§ Exercise directions
From the first line of the entries through the line containing "Anecdotal evidence gathered", output everything exactly except the pictures.

########################################

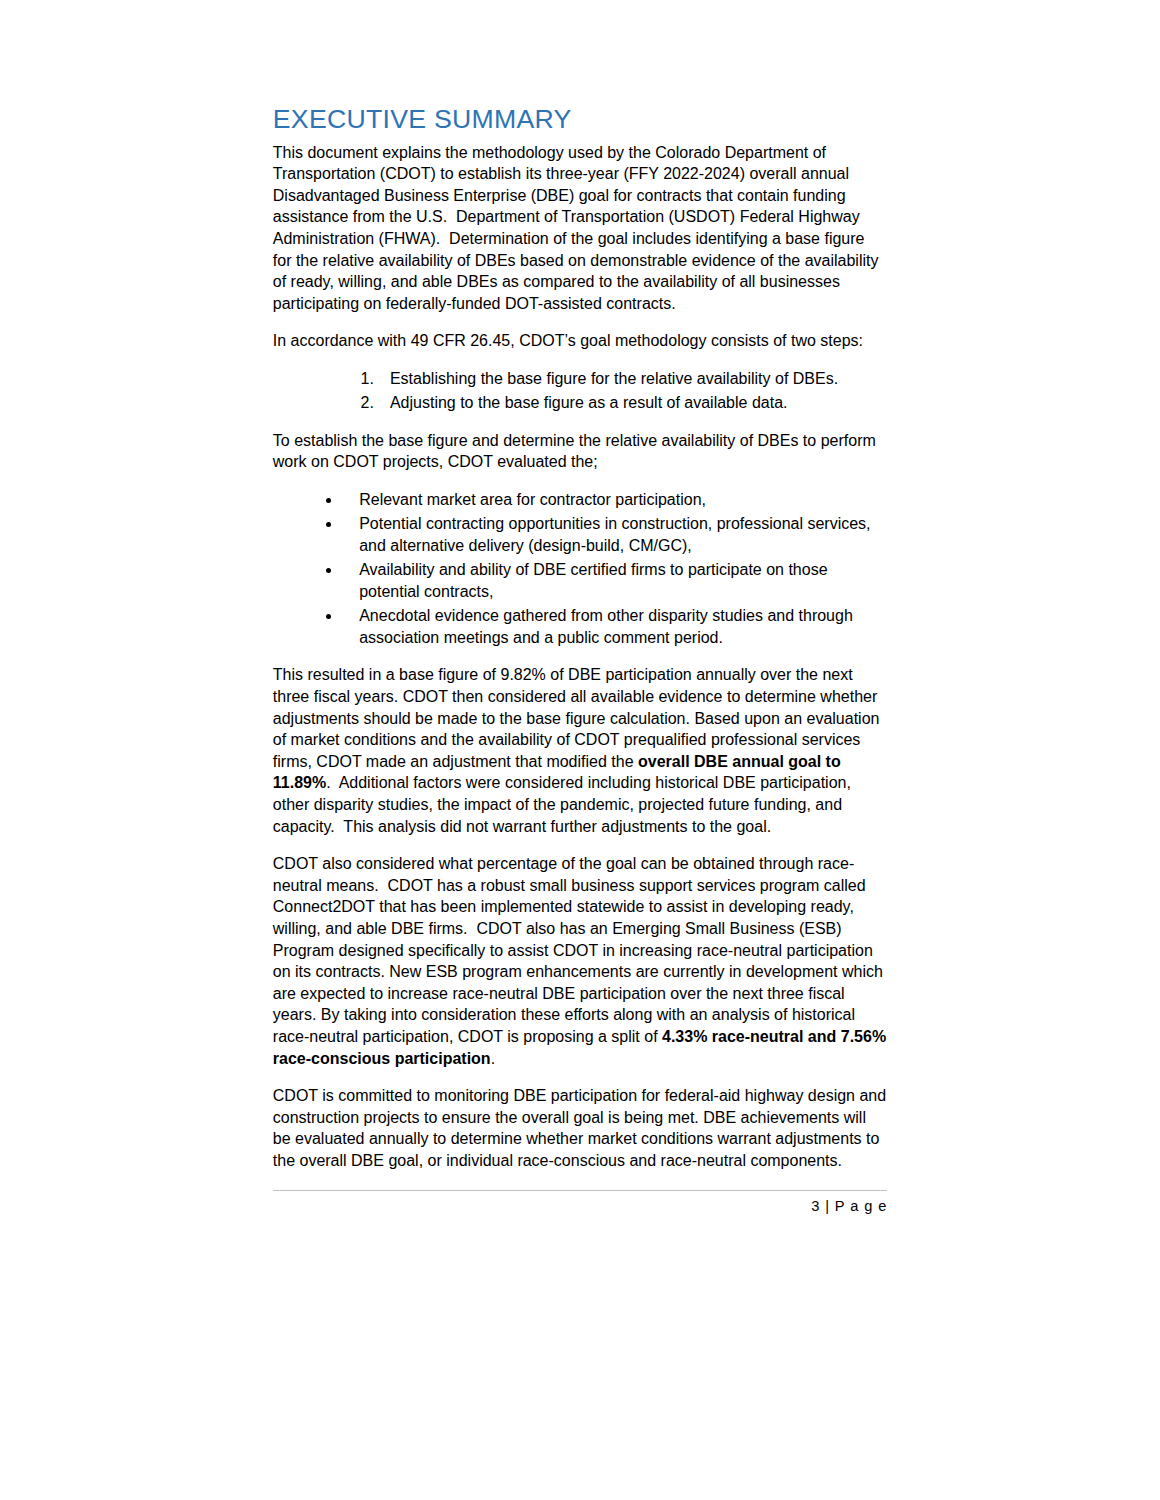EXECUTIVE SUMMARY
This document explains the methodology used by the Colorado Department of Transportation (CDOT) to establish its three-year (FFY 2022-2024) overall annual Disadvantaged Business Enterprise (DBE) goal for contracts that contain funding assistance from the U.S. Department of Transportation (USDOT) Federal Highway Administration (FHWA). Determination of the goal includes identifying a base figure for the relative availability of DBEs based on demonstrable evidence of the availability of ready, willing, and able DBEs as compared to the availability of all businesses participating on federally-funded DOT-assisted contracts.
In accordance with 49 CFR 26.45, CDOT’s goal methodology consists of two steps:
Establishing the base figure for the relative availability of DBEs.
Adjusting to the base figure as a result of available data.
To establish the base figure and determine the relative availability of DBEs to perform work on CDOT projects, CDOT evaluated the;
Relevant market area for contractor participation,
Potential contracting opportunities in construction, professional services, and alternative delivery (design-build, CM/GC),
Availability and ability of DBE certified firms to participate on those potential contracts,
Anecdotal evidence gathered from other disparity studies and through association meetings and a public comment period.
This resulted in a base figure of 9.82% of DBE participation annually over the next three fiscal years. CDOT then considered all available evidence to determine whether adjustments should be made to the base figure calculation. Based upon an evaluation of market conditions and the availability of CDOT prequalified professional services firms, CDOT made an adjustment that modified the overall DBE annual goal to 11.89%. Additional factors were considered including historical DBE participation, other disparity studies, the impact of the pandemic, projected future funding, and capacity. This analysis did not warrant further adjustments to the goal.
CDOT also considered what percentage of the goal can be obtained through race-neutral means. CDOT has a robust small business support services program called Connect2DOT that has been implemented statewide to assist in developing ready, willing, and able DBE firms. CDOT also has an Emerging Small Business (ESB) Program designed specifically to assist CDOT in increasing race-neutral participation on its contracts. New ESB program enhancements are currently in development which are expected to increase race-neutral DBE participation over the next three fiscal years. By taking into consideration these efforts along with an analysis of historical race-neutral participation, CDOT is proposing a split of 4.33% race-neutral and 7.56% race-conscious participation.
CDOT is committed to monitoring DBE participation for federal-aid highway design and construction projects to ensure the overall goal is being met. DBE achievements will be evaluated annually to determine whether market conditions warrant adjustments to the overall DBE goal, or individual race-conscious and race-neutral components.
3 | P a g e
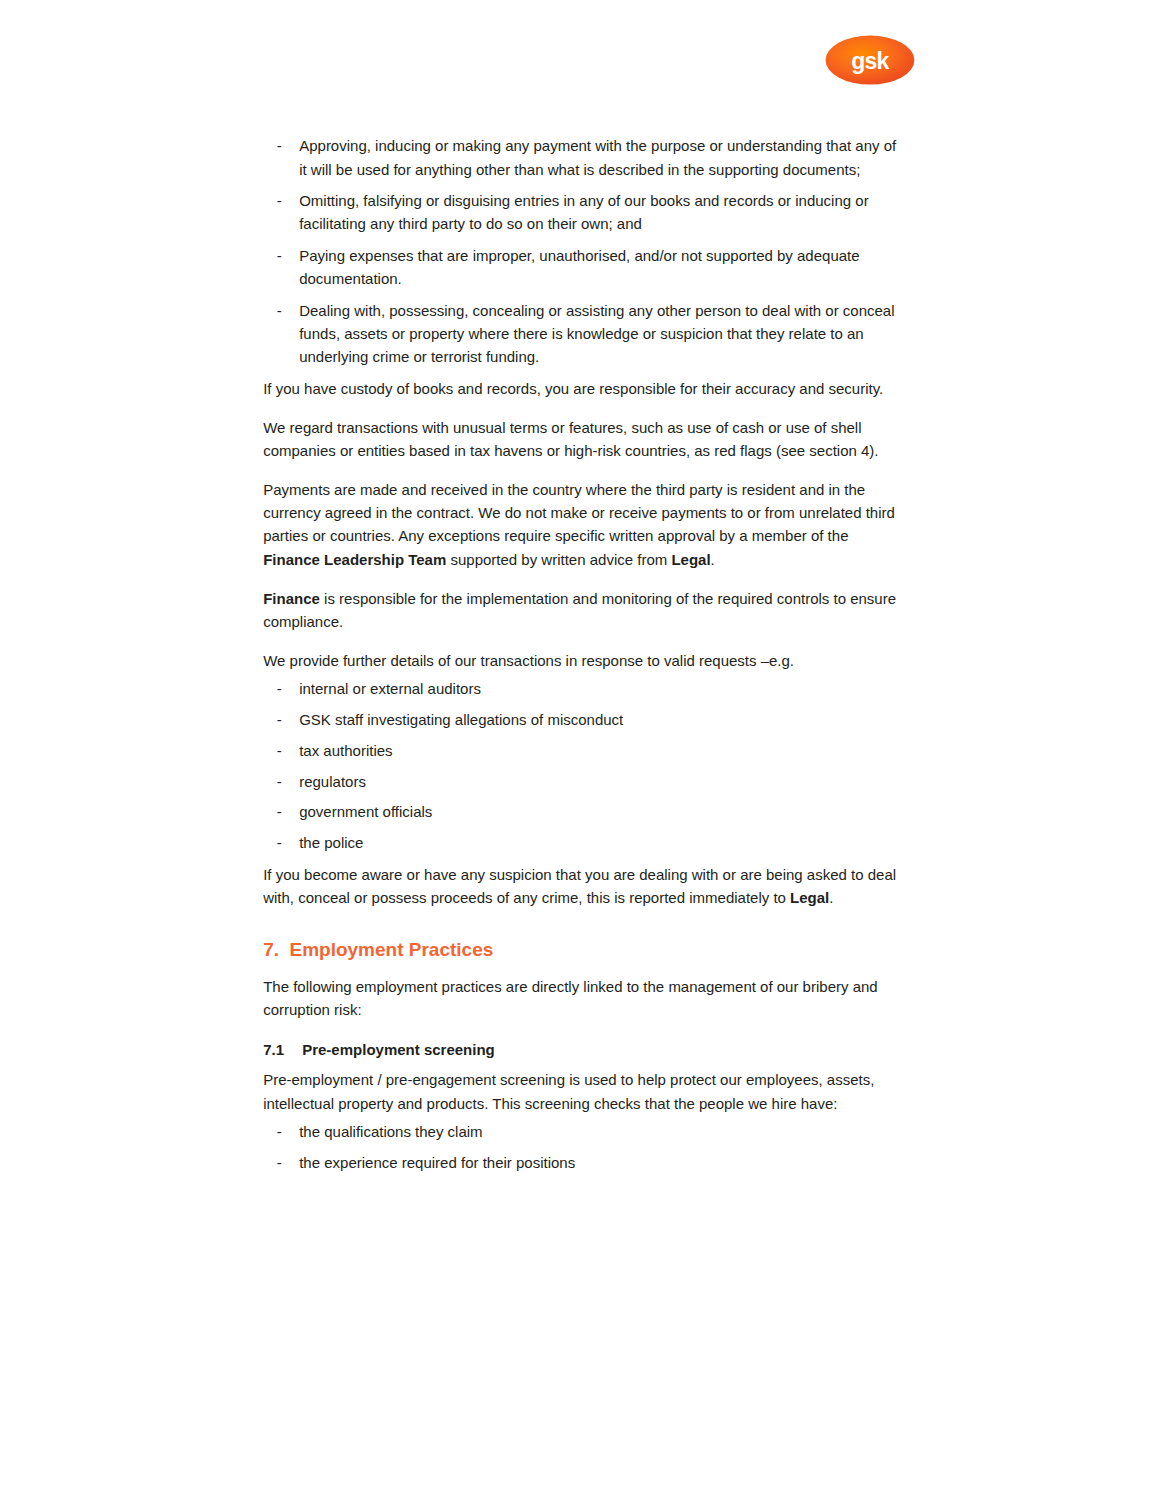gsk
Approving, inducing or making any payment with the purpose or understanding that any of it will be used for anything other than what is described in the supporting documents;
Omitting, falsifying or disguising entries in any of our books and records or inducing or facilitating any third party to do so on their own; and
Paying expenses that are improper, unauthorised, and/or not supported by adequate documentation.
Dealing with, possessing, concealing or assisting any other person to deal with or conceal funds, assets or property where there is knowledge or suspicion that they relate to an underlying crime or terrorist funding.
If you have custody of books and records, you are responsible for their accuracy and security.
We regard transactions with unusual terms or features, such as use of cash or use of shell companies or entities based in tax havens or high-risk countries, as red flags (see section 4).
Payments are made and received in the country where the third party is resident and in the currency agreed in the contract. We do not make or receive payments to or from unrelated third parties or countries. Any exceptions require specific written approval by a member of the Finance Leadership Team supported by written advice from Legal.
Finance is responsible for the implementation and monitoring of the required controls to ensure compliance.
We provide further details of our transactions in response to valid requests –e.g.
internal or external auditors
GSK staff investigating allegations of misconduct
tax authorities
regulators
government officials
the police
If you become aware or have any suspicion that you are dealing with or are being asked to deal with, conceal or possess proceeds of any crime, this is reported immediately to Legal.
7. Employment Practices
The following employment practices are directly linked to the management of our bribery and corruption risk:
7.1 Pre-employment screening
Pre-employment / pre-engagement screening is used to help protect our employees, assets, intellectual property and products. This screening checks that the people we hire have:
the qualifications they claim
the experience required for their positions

########################################

§ Response to this exercise
EXECUTIVE SUMMARY
This document explains the methodology used by the Colorado Department of Transportation (CDOT) to establish its three-year (FFY 2022-2024) overall annual Disadvantaged Business Enterprise (DBE) goal for contracts that contain funding assistance from the U.S. Department of Transportation (USDOT) Federal Highway Administration (FHWA). Determination of the goal includes identifying a base figure for the relative availability of DBEs based on demonstrable evidence of the availability of ready, willing, and able DBEs as compared to the availability of all businesses participating on federally-funded DOT-assisted contracts.
In accordance with 49 CFR 26.45, CDOT’s goal methodology consists of two steps:
Establishing the base figure for the relative availability of DBEs.
Adjusting to the base figure as a result of available data.
To establish the base figure and determine the relative availability of DBEs to perform work on CDOT projects, CDOT evaluated the;
Relevant market area for contractor participation,
Potential contracting opportunities in construction, professional services, and alternative delivery (design-build, CM/GC),
Availability and ability of DBE certified firms to participate on those potential contracts,
Anecdotal evidence gathered from other disparity studies and through association meetings and a public comment period.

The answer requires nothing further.